Exercise 5.2 - Basic Data Cleaning Function
Write a function clean_string(text) that:
- Strips leading and trailing whitespace.
- Converts to Title Case.
- Replaces multiple internal spaces with a single space.
Then write a second function clean_dataset(data) that takes a list of strings and returns a new list with every string cleaned. Test data:
raw = [" alice smith ", "BOB JONES", " charlie brown "]Hint: for step 3, you can use " ".join(text.split()) - .split() without arguments splits on any whitespace and ignores extras, then " ".join(...) reassembles with single spaces.
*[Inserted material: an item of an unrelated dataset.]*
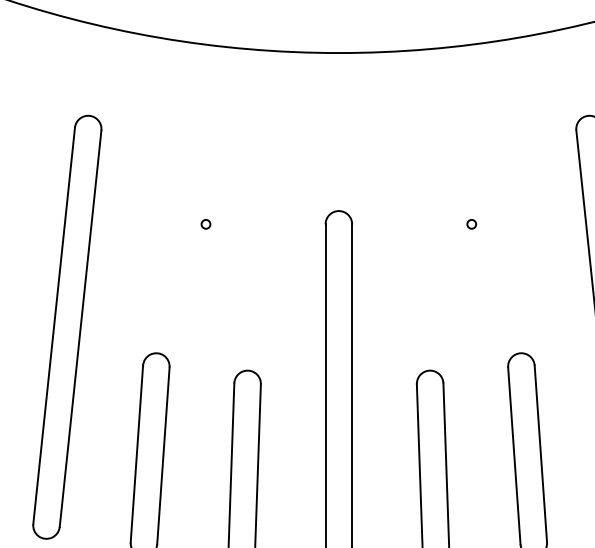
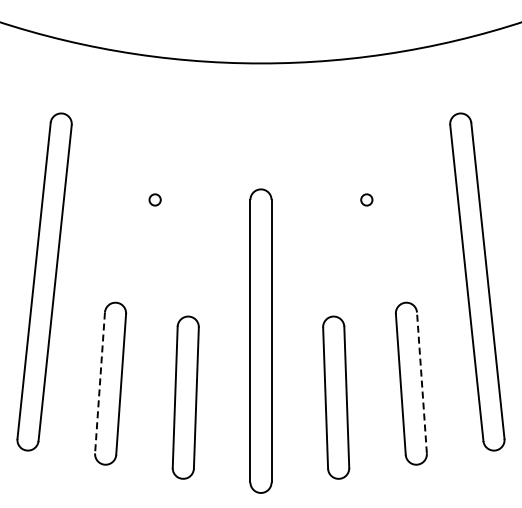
circle: (205, 223) -> (154, 199), size x1.6
circle: (471, 223) -> (366, 199), size x1.6
line: (137, 453) -> (100, 382), solid -> dashed
line: (540, 453) -> (421, 382), solid -> dashed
Exercise 5.3 - Statistics Functions
Without using any imports, write the following functions from scratch:
mean(numbers)- returns the arithmetic mean.variance(numbers)- returns the population variance.std_dev(numbers)- returns the population standard deviation (usex ** 0.5).
Formulae:
- Mean: sum of values ÷ count
- Variance: mean of squared differences from the mean
- Standard deviation: √variance
Hint: variance can call mean. std_dev can call variance.
Exercise 5.4 - Challenge: Flexible Report Generator
Write a function generate_report(**data) that accepts any number of keyword arguments and prints them as a formatted report. Include a separator line, a title if a "title" key is present, and all other key-value pairs below it.
Example call:
generate_report(title="Q1 Sales", region="North", total=125000, growth="12%")Expected output:
==============================
REPORT: Q1 Sales
------------------------------
region : North
total : 125000
growth : 12%
==============================Hint: use data.pop("title", "Untitled") to extract the title before looping over the remaining items.
📌 Day 5 Summary
| Concept | What you learned |
|---|---|
def | Declare a function |
| Parameters & arguments | Inputs to a function |
return | Send a value back to the caller |
| Default parameters | Fallback values when arguments are omitted |
| Keyword arguments | Pass arguments by name |
*args / **kwargs | Variable-length argument lists |
| Scope | Local vs global variables |
| Lambda | Anonymous, single-expression functions |
| Docstrings | Documentation embedded in the function |
Tomorrow you will read and write files, handle errors gracefully, and learn to use Python's standard library - turning your programmes into tools that interact with the real world.